Cuando no tienes ataduras ni obligaciones, puedes permitirte el lujo de estirar, sin límite, los primeros minutos de un sábado bajo las sábanas. En eso estaba hace justo una semana cuando una canción se coló, sin previo aviso, en mi habitación despertando mi curiosidad. No es habitual que suene en San Sebastián, de buena mañana y en directo, un coro rociero. Así que, abandoné el letargo, me acerqué hasta mi pequeño balcón, abrí la puerta y me contagié de la alegría de aquellas voces con acento andaluz que venían de abajo, del suelo firme. Ocho mujeres, junto a dos hombres con guitarra y caja, coloreando con sus vestidos de motas y sus palmadas, el sombrío patio trasero del Centro Sociosanitario que hay frente a mi casa. De público, escuchando atentos aquella banda sonora inesperada, una veintena de ancianos en sus sillas de ruedas.
Un espejismo en las horas vacías
Me quedé observándoles durante los cerca de cincuenta minutos que duró el concierto. Quizá más, no lo sé, perdí la cuenta cuando mi reloj se detuvo conmovido por varias imágenes. La de un hombre que, a duras penas, seguía la melodía dibujando con sus dedos el movimiento de unas sevillanas que, imagino, habría bailado en otro tiempo. La de otra mujer, también, con la cabeza escondida bajo una gruesa manta granate de la que apenas sobresalía una mano con la que golpeaba su rodilla, como en pequeños espasmos, tratando de acompañar el ritmo. Y hubo, además, otra escena que me provocó un temblor de pies a cabeza: la de una enfermera, con una mochila cargada de ternura, sacando a la pista a uno de los presentes y devolviéndole por un instante la movilidad perdida y, sobre todo, la ilusión. Eso es la vida, pensé. Una sorpresa. Un giro de guion. Un espejismo con el que rellenar un día que, a esa edad - ya se sabe - tiene demasiadas horas vacías.
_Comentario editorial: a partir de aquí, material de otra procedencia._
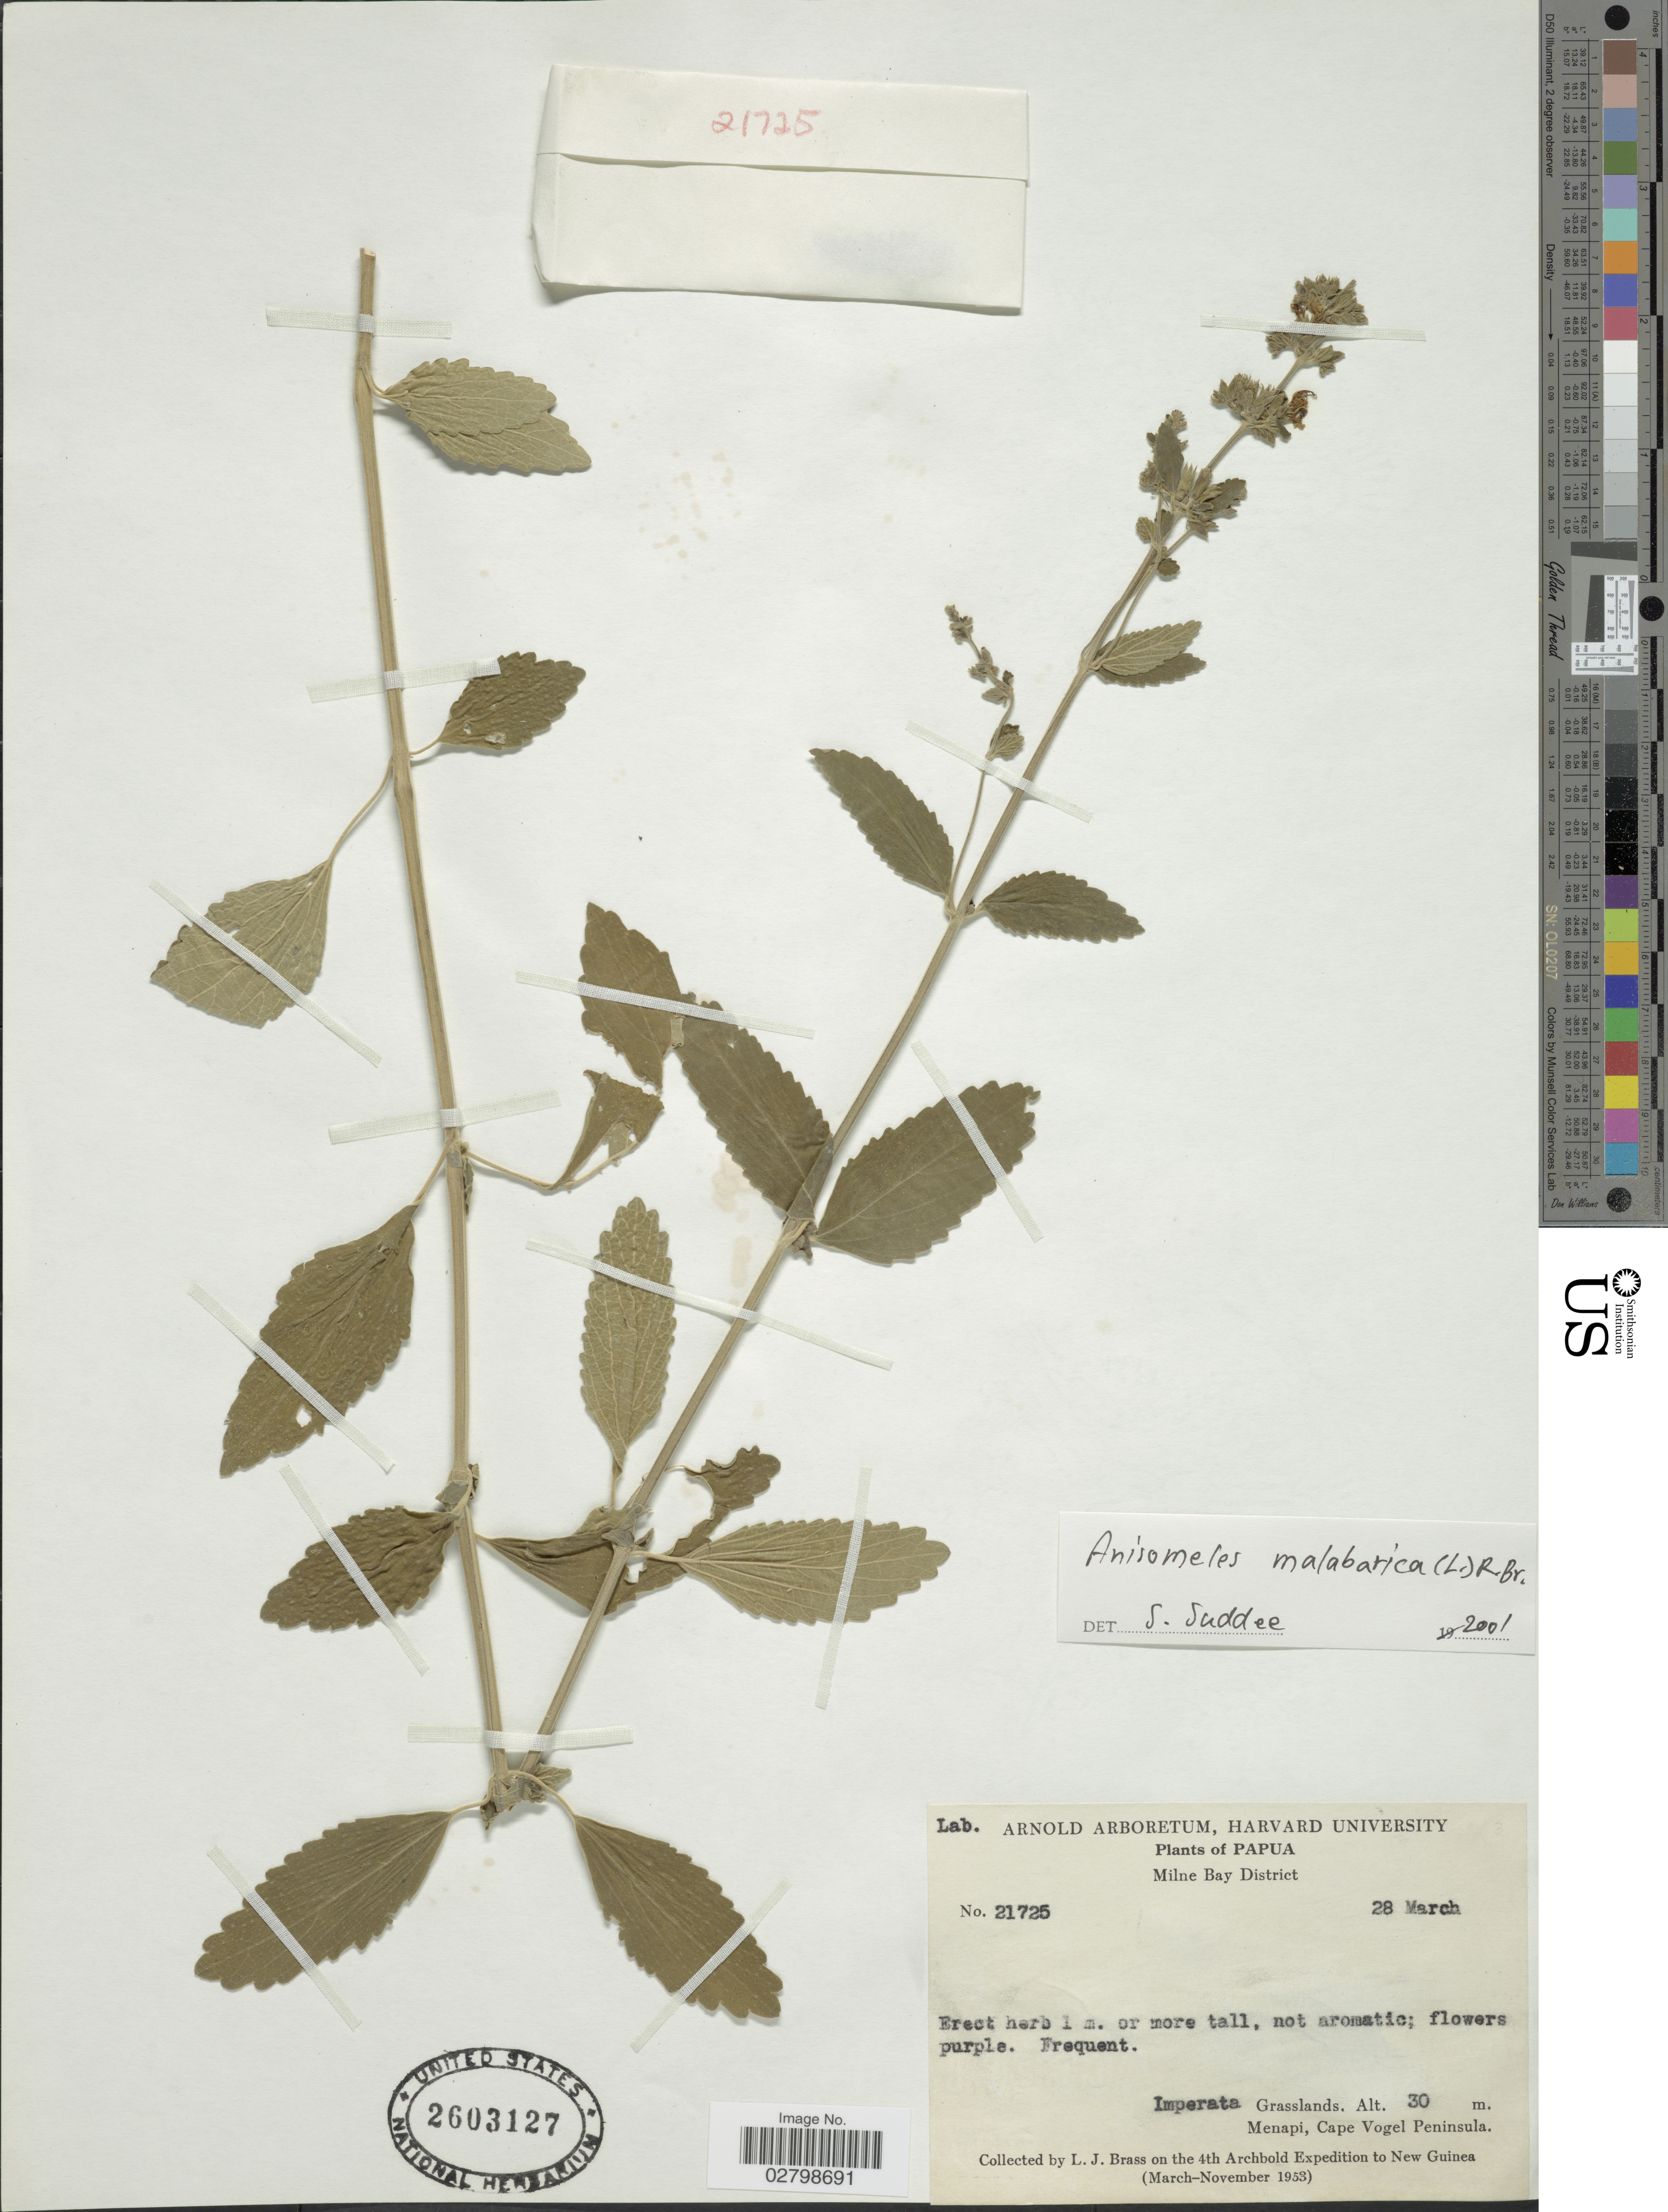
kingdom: Plantae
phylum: Tracheophyta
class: Magnoliopsida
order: Lamiales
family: Lamiaceae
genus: Anisomeles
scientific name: Anisomeles malabarica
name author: (L.) R. Br. ex Sims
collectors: L. J. Brass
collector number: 21725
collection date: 1953-03-28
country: Papua New Guinea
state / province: Milne Bay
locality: Papua, Milne Bay District, Imperata Grasslands, Menapi, Cape Vogel Peninsula, New Guinea.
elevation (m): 30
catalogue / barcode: US 2603127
Sumergida en ese baile recordé el papel de los sanitarios, tan olvidado desde el último aplauso. Han pasado exactamente dos años y un mes desde que lo dimos. Fue un 17 de mayo del 2020. El más largo. El más sonoro. Surgió ese homenaje a través de las redes sociales -como tantas otras cosas en aquella época de pandemia- y decía la convocatoria que el objetivo era dar un final digno a lo que había sido un símbolo, casi un ritual durante el encierro. Así que, aplaudimos aquel domingo a las ocho de la tarde. Lo recuerdo hoy viendo en internet algunos vídeos a los que me asomo como quien husmea en un pasado que parece demasiado lejano y no lo es. Salimos a nuestras ventanas, terrazas… cualquier lugar que nos conectara con el mundo, valía. Se juntaron nuestras palmas, una vez más, la última, en señal de agradecimiento a unos profesionales que gastaron las suyas a base de usar guantes y guantes, cuando los hubo, tratando de esquivar un virus que mataba, entonces, con la precisión de un disparo de bala.
Agresiones disparadas
Qué rápido borramos, sin embargo, aquella ovación final y todas las que la precedieron. Y no lo digo porque sí. Leo, estos días, con estupor varios titulares que apuntan a un incremento de la violencia en el ámbito sanitario por parte de familiares y enfermos. Según datos del Consejo General de Médicos, en 2021 (segundo año de pandemia) las agresiones se dispararon hasta un 39%. La gran mayoría, el 87%, insultos y amenazas, pero también golpes. Un problema que afecta especialmente a los enfermeros y enfermeras de nuestro país, por su relación más estrecha con pacientes y acompañantes. Ocho de cada diez ha sufrido algún tipo de agresión en el trabajo a lo largo de su carrera. Ocho de cada diez.
Elevamos, entonces, a los sanitarios a la categoría de superhéroes y cuántas veces se encargaron ellos de remarcar que no lo eran; que, tras aquellos trajes parecidos a los de un astronauta, lo que había eran seres humanos que volvían a casa exhaustos de tanto batallar en primera línea contra un enemigo feroz. Esos mismos profesionales se manifiestan hoy, sábado, en Madrid para alzar su voz y pedir más medios con los que mejorar la atención y, al mismo tiempo, sus condiciones.
No fue hace tanto ni está tan lejos el último aplauso para ellos. Hoy lo retomo, en mi pequeño balcón. Por esa enfermera y compañera de baile. Por todos aquellos profesionales de bata blanca que han danzado al son del silencio que deja la muerte cuando acecha sin piedad en los hospitales.